SIERRA: Iomab-B–based conditioning improves bone marrow transplant outcomes in R/R AML

20 Aug 2023 byJairia Dela Cruz
SIERRA: Iomab-B–based conditioning improves bone marrow transplant outcomes in R/R AML

The anti-CD45 radioimmunoconjugate Iomab-B has been shown to safely deliver myeloablative doses of targeted radiation to the bone marrow of older patients with relapsed/refractory acute myeloid leukemia (R/R AML), improving the outcomes of subsequent allogeneic haematopoietic stem cell transplantation (HSCT).

In the pivotal phase III SIERRA trial, “Iomab–B-based conditioning with HSCT resulted in rapid engraftment and high initial complete remission (CR) or CR with incomplete platelet recovery (CRp) rates, [while having] a favourable toxicity profile,” reported lead researcher Dr Boglarka Gyurkocza of Memorial Sloan-Kettering Cancer Center, Manhattan, New York, US at EHA 2023.

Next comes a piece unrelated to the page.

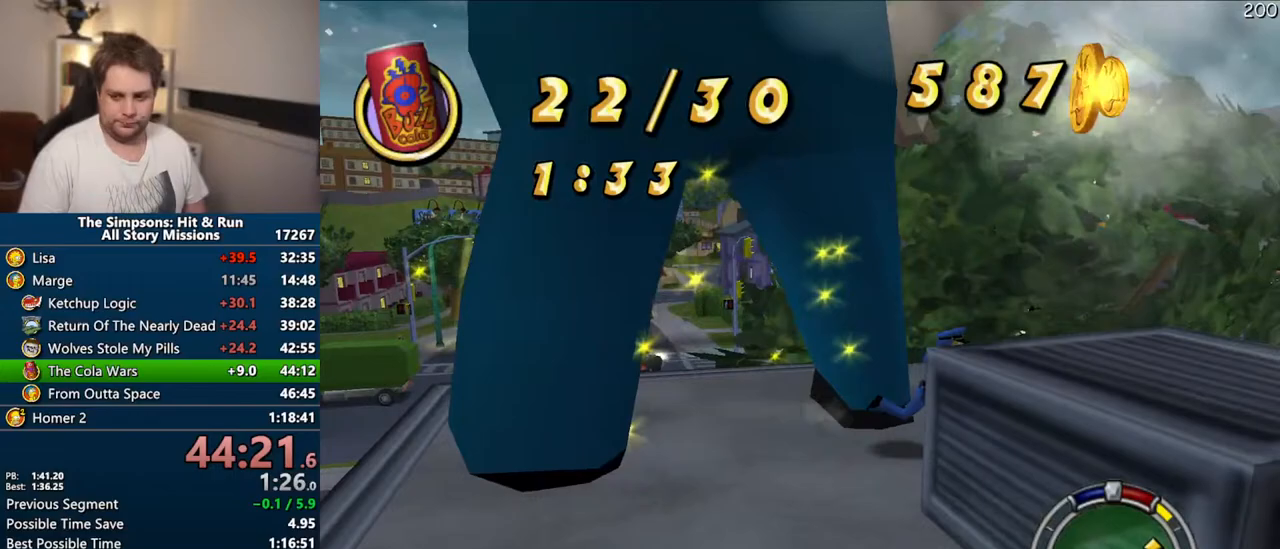
{"dt_ms": 500, "buttons": ["SQUARE"], "left_stick": "down-right", "right_stick": "center", "events": [[117, "left_stick", "down-right"], [317, "right_stick", "center"]]}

SIERRA included patients with active R/R AML and were at least 55 years of age. They were randomly assigned to receive either Iomab-B with fludarabine and total body irradiation (2 Gy) or conventional care (control) followed by HSCT. Patients in the control group who achieved CR were afterwards given physician’s choice conditioning and HSCT (noncrossover group), while those who did not achieve CR could crossover to Iomab-B-based conditioning followed by HSCT (crossover group).

Gyurkocza and colleagues assessed the patients for CR/CRp between days 28 and 56 after HSCT or initiation of therapy in the control arm. Those who achieved CR/CRp were evaluated for the primary endpoint of durable CR, defined as having CR for ≥6 months with or without platelet recovery.

Of the evaluable patients, 44 of 59 (74.6 percent) in the Iomab-B arm achieved initial CR/CRp compared with only four of 64 (6.3 percent) in the control arm. Durable CR rates were significantly higher in the Iomab-B group (22 percent vs 0 percent; p<0.0001). [EHA 2023, abstract S248]

Overall survival (OS) was significantly longer in the Iomab-B arm than in the noncrossover group in the control arm (median, 6.4 vs 3.2 months), as well as in the crossover group vs the noncrossover group in the control arm (median, 7.1 vs 3.2 months). Iomab-B halved the risk of death (hazard ratio [HR], 0.51, 95 percent confidence interval [CI], 0.31–0.85; p=0.0078).

Treatment with Iomab-B was also associated with a higher likelihood of event-free survival (EFS) at 6 months (26 percent vs 0.2 percent; HR, 0.22, 95 percent CI, 0.15–0.34; p<0.0001).

As for safety, “Iomab-B-based conditioning followed by HSCT was well tolerated,” with lower rates of sepsis in the Iomab-B arm than in the control arm, Gyurkocza noted.

These findings have important clinical implications, given that prognosis for patients with relapsed or refractory disease remains poor despite recent advances in the treatment of AML, according to the researcher. “The only potentially curative option for these patients is allogeneic HSCT.”

Based on the present data, Gyurkocza is positive that Iomab-B may improve the access to HSCT for the majority of older patients who do not reach complete remission or sufficient disease control to allow for HSCT, as well as for those who poorly tolerate induction and conditioning regimens.

In the SIERRA population, baseline characteristics were balanced between the two treatment arms. Most patients (61 percent) experienced targeted therapy failure prior to enrolment, of whom 66 percent received venetoclax-based therapy. Median time to HSCT was 29 and 66.5 days in the Iomab-B and control arms, respectively. The median infused activity of Iomab-B was 664.4 and 613.3 mCi in the Iomab-B arm and in the crossover group of the control arm, respectively, with median dose to marrow of 16 Gy in both arms. HSCT was performed in all patients who received the therapeutic dose of Iomab-B as opposed to only 14 (18.2 percent) in the control arm.